Kenneth "Ken" Walter Davis Sr. (James Read) Father of Junior and Dani. He ran Davis Farms until being indicted on six counts of fraud, which forced him to leave Davis Farms and his assets to his children and, in a series of events, caused him to lose his role as majority shareholder to Dani. After being acquitted of all the charges, Ken bought back 46% of Davis Farms. Out of all the romantic relationships that Junior and Dani ever had, the only one that Ken did not hate was Junior's relationship with Laura Nichols, the daughter of a congressman.
Jean Ritter (Nana Visitor) Matt and Todd's mother and the co-owner of Raintree Farm. Jean is reluctant to let Kris work at Raintree at first, but eventually grows to think of her as a daughter; in season three she often bumped heads with Kris and her son, Matt, over Wildfire's training and how Raintree should be run.
Pablo Betart (Greg Serano) An ex-convict and respected horseman. Pablo discovered Kris's talent for horses and riding while working as a volunteer trainer at Camp LaGrange and brought her to work for the Ritters. He is co-owner of Wildfire with Jean Ritter and her son, Matt, and Raintree's head trainer for most of the series.

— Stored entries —

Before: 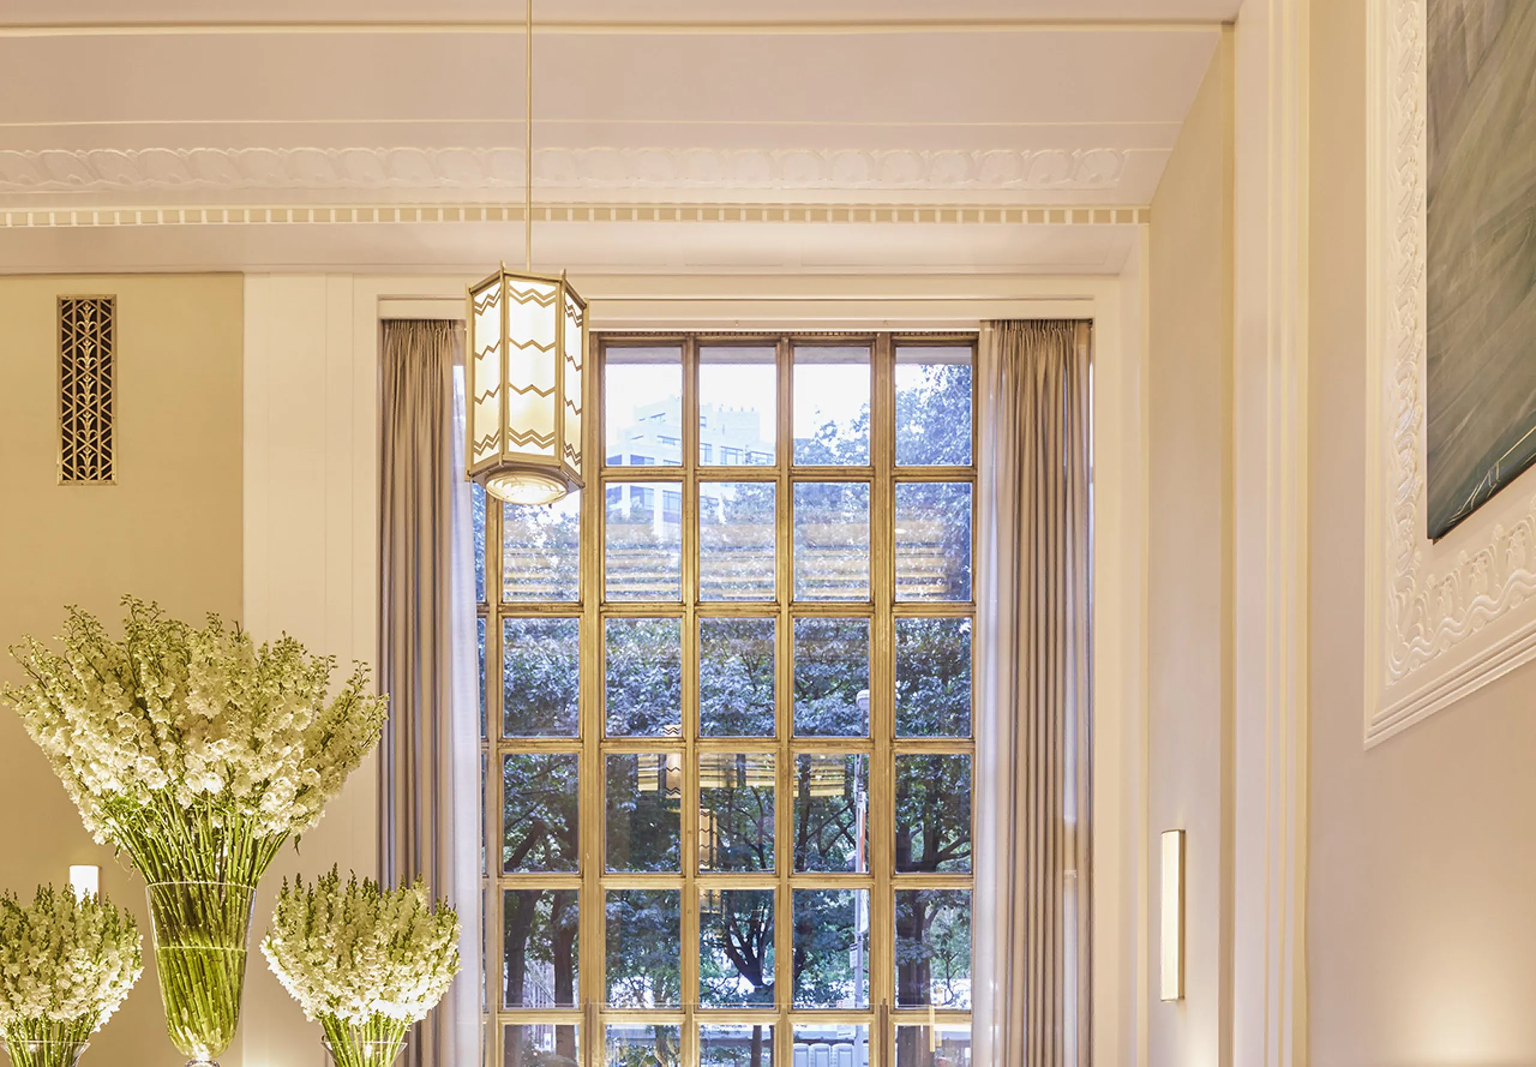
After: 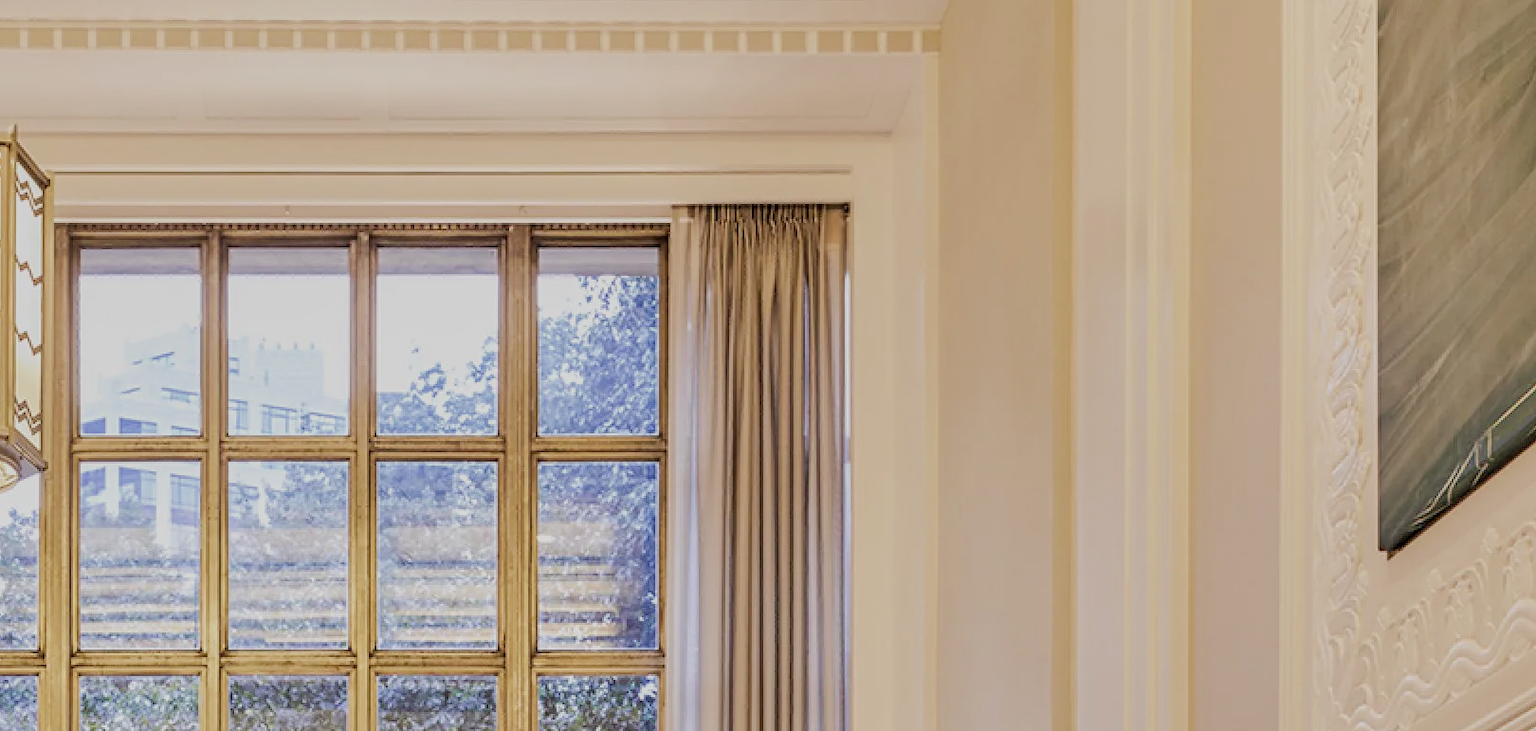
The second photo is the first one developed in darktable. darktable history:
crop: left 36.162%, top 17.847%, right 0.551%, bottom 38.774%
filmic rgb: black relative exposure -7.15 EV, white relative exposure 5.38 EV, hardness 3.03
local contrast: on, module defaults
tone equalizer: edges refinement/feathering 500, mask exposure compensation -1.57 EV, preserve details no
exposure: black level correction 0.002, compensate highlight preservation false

— Task requirements —
Switch "reluctant" to "hesitant" in the character descriptions, and write out everything from "Jean Ritter (Nana" down to "should be run.". The stored entries aren't needed for what comes next.

— Final answer —
Jean Ritter (Nana Visitor) Matt and Todd's mother and the co-owner of Raintree Farm. Jean is hesitant to let Kris work at Raintree at first, but eventually grows to think of her as a daughter; in season three she often bumped heads with Kris and her son, Matt, over Wildfire's training and how Raintree should be run.